The carrier was operating its daily service from Newark to Delhi using B777-200(ER) aircraft. After Pakistan had closed its airspace to overflights on February 27 amid growing tensions with India over the disputed boundary in Kashmir, United was operating the flight with a refuelling stop initially at Frankfurt International and later in Munich, Flightradar24 ADS-B data shows.

United will continue to operate from Newark to Mumbai International as planned. The daily service operated with B777-300(ER) was flying via Frankfurt until April 6, until Pakistan re-opened one of 11 westbound routes to overflying traffic from India.

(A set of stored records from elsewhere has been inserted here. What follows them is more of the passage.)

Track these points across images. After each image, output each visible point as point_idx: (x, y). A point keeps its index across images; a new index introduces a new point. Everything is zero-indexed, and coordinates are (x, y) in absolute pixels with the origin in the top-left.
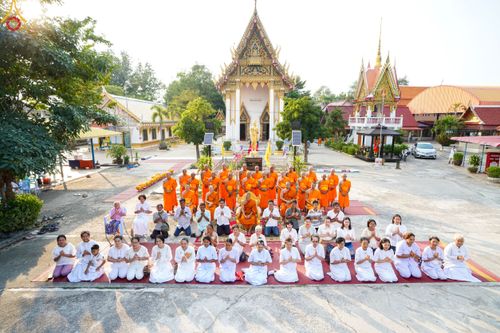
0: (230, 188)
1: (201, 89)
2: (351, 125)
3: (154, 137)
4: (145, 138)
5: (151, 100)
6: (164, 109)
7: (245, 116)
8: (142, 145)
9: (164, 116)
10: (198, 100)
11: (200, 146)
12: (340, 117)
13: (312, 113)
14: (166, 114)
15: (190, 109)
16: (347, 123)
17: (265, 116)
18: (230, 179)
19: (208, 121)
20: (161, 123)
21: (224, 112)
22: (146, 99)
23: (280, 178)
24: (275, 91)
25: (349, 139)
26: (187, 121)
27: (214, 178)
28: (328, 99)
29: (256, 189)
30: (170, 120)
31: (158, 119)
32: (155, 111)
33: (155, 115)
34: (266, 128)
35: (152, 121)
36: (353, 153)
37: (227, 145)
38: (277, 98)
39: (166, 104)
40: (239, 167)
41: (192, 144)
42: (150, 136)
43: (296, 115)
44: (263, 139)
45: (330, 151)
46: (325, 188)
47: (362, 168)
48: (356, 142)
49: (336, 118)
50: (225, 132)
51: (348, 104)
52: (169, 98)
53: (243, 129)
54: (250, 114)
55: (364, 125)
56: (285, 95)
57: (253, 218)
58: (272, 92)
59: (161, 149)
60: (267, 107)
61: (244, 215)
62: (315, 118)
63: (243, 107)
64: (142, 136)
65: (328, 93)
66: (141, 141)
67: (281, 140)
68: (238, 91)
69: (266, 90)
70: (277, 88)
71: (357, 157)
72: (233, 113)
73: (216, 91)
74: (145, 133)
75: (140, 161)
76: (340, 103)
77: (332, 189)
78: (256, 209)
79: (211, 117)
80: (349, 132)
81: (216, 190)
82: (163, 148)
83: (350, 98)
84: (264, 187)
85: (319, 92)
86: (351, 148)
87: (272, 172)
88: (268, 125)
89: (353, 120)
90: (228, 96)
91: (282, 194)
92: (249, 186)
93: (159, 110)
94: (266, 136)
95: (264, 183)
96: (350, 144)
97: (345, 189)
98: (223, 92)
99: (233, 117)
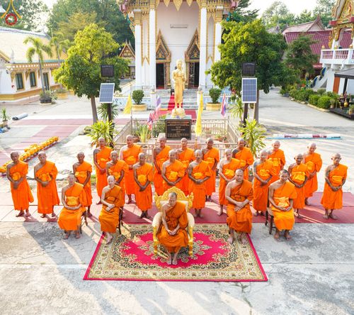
0: (142, 178)
1: (98, 11)
2: (324, 61)
3: (33, 84)
4: (21, 86)
5: (28, 29)
6: (45, 42)
7: (163, 51)
8: (16, 96)
9: (44, 54)
10: (92, 28)
11: (97, 99)
12: (307, 49)
13: (270, 45)
14: (48, 50)
15: (80, 42)
16: (316, 58)
17: (193, 51)
18: (142, 164)
19: (109, 61)
20: (41, 63)
21: (133, 46)
22: (21, 28)
23: (223, 161)
24: (209, 12)
25: (319, 83)
26: (76, 63)
27: (115, 162)
28: (284, 22)
29: (186, 181)
30: (55, 58)
31: (35, 58)
32: (31, 45)
33: (32, 52)
34: (194, 69)
35: (26, 60)
36: (327, 106)
37: (138, 97)
38: (211, 22)
39: (49, 35)
40: (156, 133)
41: (85, 97)
42: (27, 83)
43: (243, 49)
44: (189, 87)
45: (290, 103)
46: (300, 177)
47: (345, 130)
48: (330, 89)
49: (300, 51)
50: (134, 74)
51: (316, 29)
52: (54, 24)
53: (161, 71)
54: (171, 49)
55: (347, 62)
56: (224, 17)
57: (181, 235)
58: (203, 12)
59: (43, 102)
60: (196, 37)
61: (165, 230)
62: (274, 53)
63: (160, 38)
64: (15, 83)
65: (283, 12)
66: (14, 91)
67: (218, 87)
68: (152, 13)
69: (195, 9)
70: (212, 6)
71: (332, 112)
72: (145, 47)
73: (120, 14)
74: (19, 77)
75: (10, 122)
76: (304, 28)
77: (311, 178)
78: (185, 218)
79: (112, 55)
80: (320, 72)
81: (119, 182)
82: (46, 100)
83: (320, 20)
84: (198, 175)
85: (270, 11)
86: (324, 98)
87: (210, 148)
88: (197, 65)
89: (328, 55)
90: (137, 21)
91: (227, 191)
92: (173, 175)
93: (37, 44)
94: (194, 82)
95: (198, 169)
96: (321, 92)
97: (337, 179)
98: (131, 15)
99: (145, 54)
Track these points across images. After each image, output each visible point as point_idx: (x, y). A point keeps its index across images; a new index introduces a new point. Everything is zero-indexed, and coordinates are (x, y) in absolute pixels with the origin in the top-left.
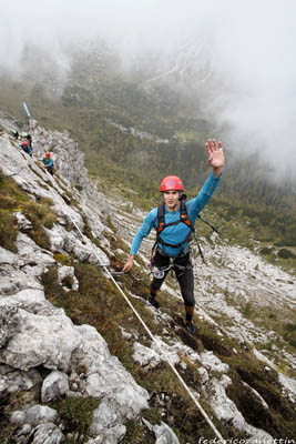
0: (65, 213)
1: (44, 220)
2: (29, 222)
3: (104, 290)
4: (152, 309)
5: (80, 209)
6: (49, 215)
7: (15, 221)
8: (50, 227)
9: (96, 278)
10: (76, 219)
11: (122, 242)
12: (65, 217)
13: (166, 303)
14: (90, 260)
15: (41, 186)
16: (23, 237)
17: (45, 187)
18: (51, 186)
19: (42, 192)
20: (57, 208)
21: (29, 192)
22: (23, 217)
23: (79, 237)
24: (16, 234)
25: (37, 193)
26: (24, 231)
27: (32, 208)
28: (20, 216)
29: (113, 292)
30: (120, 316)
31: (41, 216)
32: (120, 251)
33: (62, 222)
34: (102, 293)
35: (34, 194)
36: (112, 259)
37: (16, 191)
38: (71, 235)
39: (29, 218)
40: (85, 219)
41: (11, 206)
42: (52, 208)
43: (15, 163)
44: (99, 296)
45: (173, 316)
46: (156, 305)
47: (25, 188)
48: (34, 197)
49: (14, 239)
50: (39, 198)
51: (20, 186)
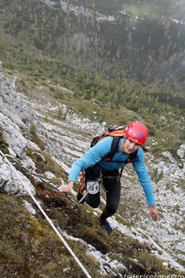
3: (28, 230)
4: (96, 255)
9: (15, 214)
11: (53, 163)
13: (115, 246)
14: (7, 189)
29: (41, 234)
30: (51, 265)
32: (50, 175)
34: (25, 235)
36: (39, 186)
44: (20, 239)
45: (127, 264)
46: (103, 249)
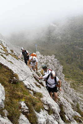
0: (49, 102)
1: (36, 107)
2: (27, 108)
5: (59, 100)
6: (39, 104)
7: (20, 107)
8: (39, 111)
10: (55, 106)
12: (48, 105)
15: (37, 85)
16: (23, 117)
17: (39, 86)
18: (43, 85)
19: (37, 89)
20: (44, 99)
21: (30, 89)
22: (25, 104)
23: (56, 119)
24: (19, 115)
25: (34, 90)
26: (24, 113)
27: (30, 99)
28: (23, 104)
31: (34, 104)
33: (47, 108)
35: (33, 90)
37: (24, 89)
38: (51, 118)
39: (27, 105)
40: (61, 106)
41: (20, 98)
42: (41, 99)
43: (26, 74)
47: (28, 87)
48: (32, 92)
49: (18, 118)
50: (35, 93)
51: (26, 86)
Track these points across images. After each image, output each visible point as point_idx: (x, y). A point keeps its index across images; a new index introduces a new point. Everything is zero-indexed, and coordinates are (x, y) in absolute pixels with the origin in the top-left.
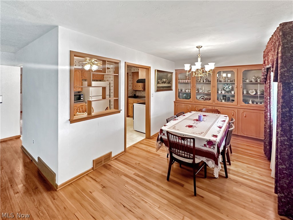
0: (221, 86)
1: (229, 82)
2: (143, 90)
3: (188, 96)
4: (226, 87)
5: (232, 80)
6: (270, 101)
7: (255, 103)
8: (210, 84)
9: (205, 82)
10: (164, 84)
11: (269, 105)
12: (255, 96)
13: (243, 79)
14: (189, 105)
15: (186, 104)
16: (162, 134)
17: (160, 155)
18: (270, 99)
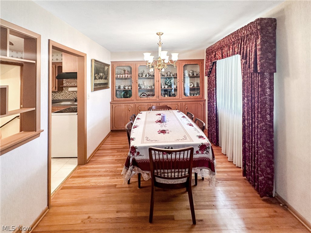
0: (163, 81)
1: (171, 76)
2: (57, 90)
3: (127, 94)
4: (168, 82)
5: (174, 74)
8: (154, 78)
9: (148, 76)
10: (101, 80)
13: (184, 73)
14: (131, 105)
15: (126, 104)
16: (136, 154)
17: (116, 185)
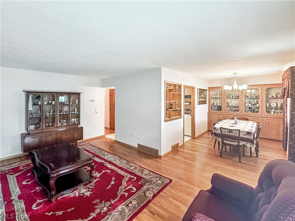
0: (247, 100)
1: (254, 97)
3: (220, 108)
4: (252, 101)
5: (257, 95)
6: (287, 110)
7: (276, 113)
8: (239, 98)
9: (234, 97)
10: (202, 99)
11: (286, 113)
12: (276, 108)
13: (266, 94)
14: (221, 115)
15: (218, 115)
16: (215, 130)
18: (287, 109)
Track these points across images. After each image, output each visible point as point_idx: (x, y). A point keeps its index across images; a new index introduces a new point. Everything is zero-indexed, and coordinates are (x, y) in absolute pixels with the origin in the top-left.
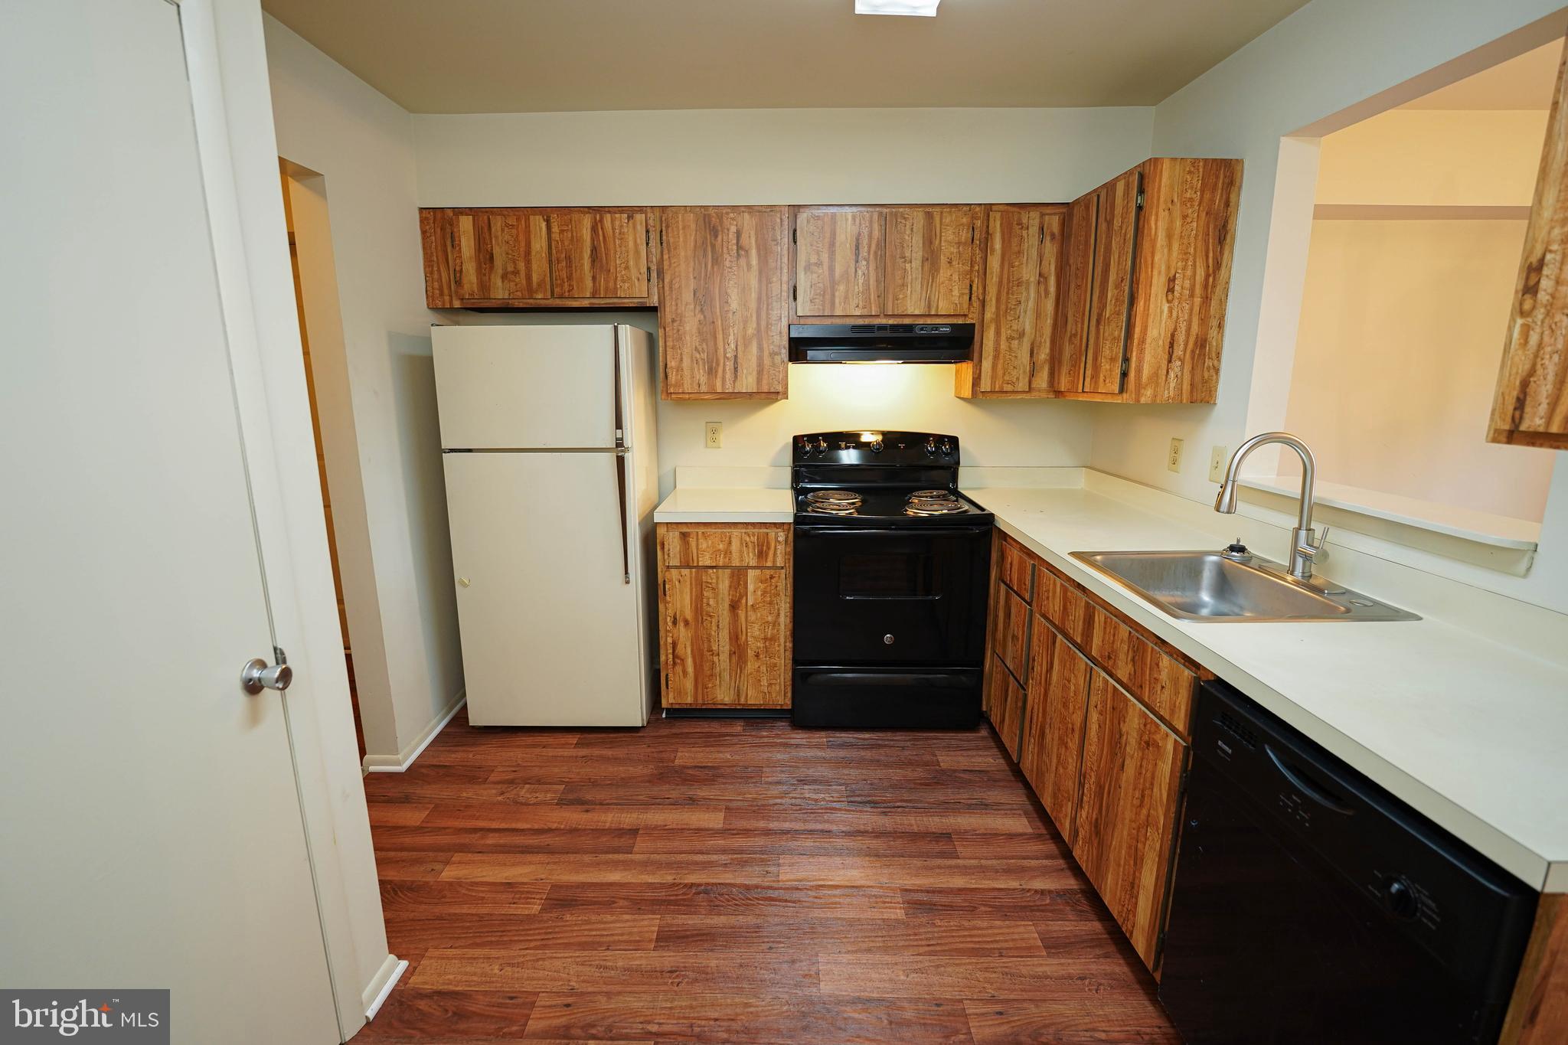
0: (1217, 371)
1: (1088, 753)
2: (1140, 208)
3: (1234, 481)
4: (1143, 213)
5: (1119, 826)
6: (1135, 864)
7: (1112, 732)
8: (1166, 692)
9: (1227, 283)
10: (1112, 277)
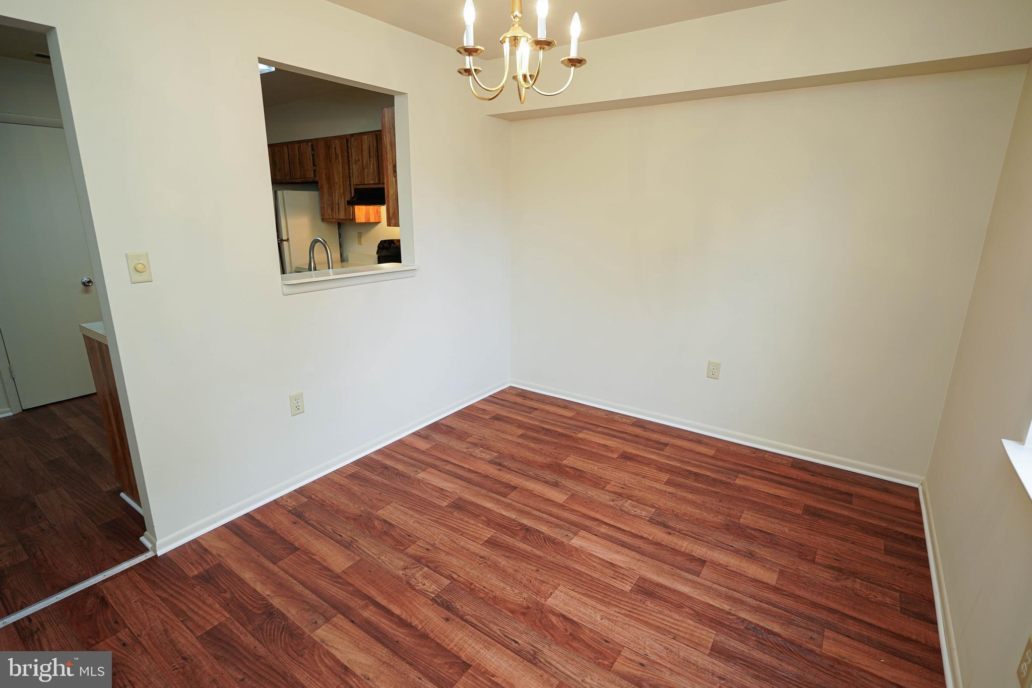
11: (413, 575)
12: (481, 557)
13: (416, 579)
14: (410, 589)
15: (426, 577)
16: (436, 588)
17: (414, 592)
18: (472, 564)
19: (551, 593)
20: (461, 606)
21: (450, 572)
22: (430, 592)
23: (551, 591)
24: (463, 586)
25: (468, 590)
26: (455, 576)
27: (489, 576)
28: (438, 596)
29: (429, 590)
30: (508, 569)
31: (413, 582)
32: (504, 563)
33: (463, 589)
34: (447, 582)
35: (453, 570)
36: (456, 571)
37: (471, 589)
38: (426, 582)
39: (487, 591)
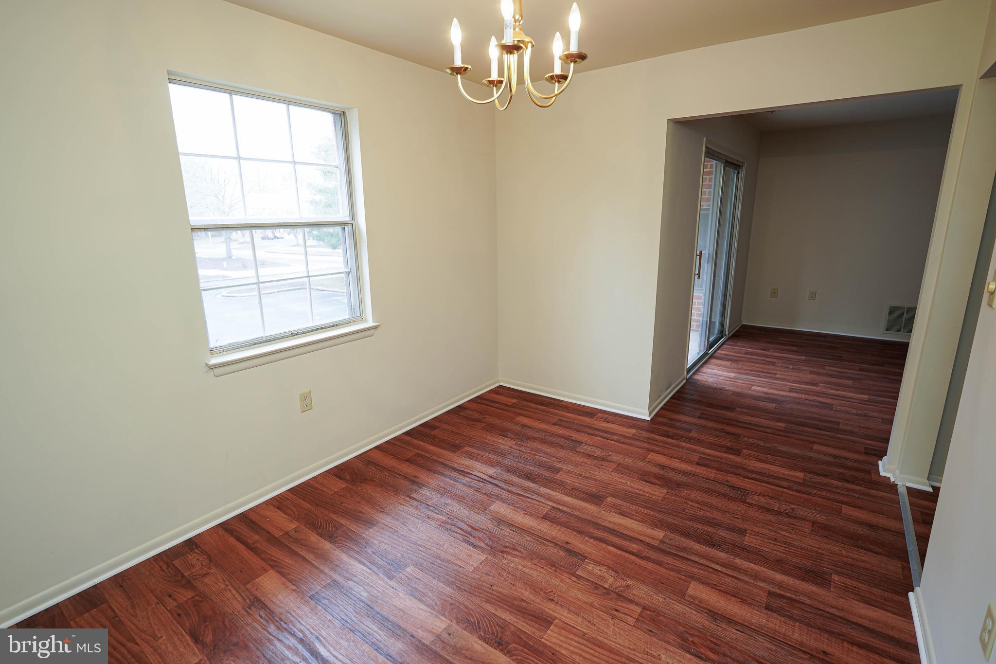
11: (616, 580)
12: (552, 600)
13: (611, 576)
14: (611, 566)
15: (601, 578)
16: (587, 567)
17: (606, 564)
18: (560, 591)
19: (481, 564)
20: (559, 552)
21: (580, 582)
22: (591, 563)
23: (481, 566)
24: (563, 569)
25: (557, 566)
26: (573, 578)
27: (540, 579)
28: (583, 561)
29: (593, 566)
30: (522, 586)
31: (613, 574)
32: (527, 593)
33: (562, 566)
34: (579, 573)
35: (578, 585)
36: (575, 583)
37: (554, 566)
38: (599, 573)
39: (539, 565)
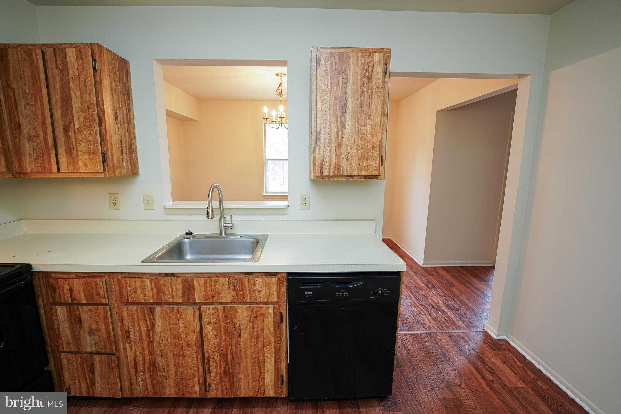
0: (137, 159)
1: (208, 346)
2: (95, 69)
3: (212, 205)
4: (98, 73)
5: (244, 360)
6: (259, 366)
7: (227, 327)
8: (263, 292)
9: (133, 119)
10: (76, 105)
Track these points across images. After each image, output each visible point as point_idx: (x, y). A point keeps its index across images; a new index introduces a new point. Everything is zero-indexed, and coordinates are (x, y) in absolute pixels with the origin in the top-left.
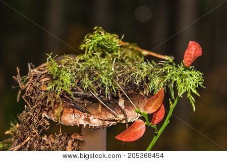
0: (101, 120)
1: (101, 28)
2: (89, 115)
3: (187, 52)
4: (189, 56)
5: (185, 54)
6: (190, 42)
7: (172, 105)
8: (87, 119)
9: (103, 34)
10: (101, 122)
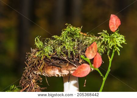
0: (68, 70)
1: (70, 24)
2: (61, 68)
3: (110, 21)
4: (112, 24)
5: (110, 23)
6: (112, 15)
7: (110, 59)
8: (60, 71)
9: (71, 27)
10: (68, 72)
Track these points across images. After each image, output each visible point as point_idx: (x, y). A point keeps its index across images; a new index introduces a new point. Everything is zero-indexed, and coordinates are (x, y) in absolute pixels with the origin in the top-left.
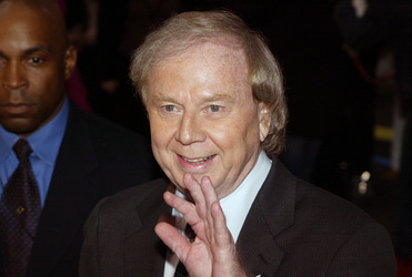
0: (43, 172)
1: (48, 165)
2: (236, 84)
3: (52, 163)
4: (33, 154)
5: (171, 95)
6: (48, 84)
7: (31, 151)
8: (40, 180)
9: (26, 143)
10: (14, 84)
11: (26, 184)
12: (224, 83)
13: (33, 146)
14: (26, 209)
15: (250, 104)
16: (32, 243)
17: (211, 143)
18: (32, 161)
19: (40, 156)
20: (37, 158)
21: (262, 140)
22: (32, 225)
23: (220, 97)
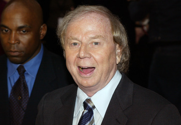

The airline is the only US carrier flying to India.

Meanwhile, Air Astana (KC, Astana Nursultan Nazarbayev) also announced it will suspend its services to Delhi from Astana Nursultan Nazarbayev and Almaty International from April 11 through at least April 30. The Kazakh flag carrier currently operates to the Indian capital daily from Almaty and 2x weekly from Nur-Sultan. Flights are operated with A320 or A321 equipment and currently last about 3 hours longer than the scheduled duration due to the need to avoid Pakistani airspace.

The Hindu has reported that both SpiceJet (SG, Delhi International) and Air India (AI, Delhi International) cancelled their respective flights from Delhi to Kabul although Ariana Afghan Airlines (FG, Kabul) and Kam Air (RQ, Kabul) continue to operate their services.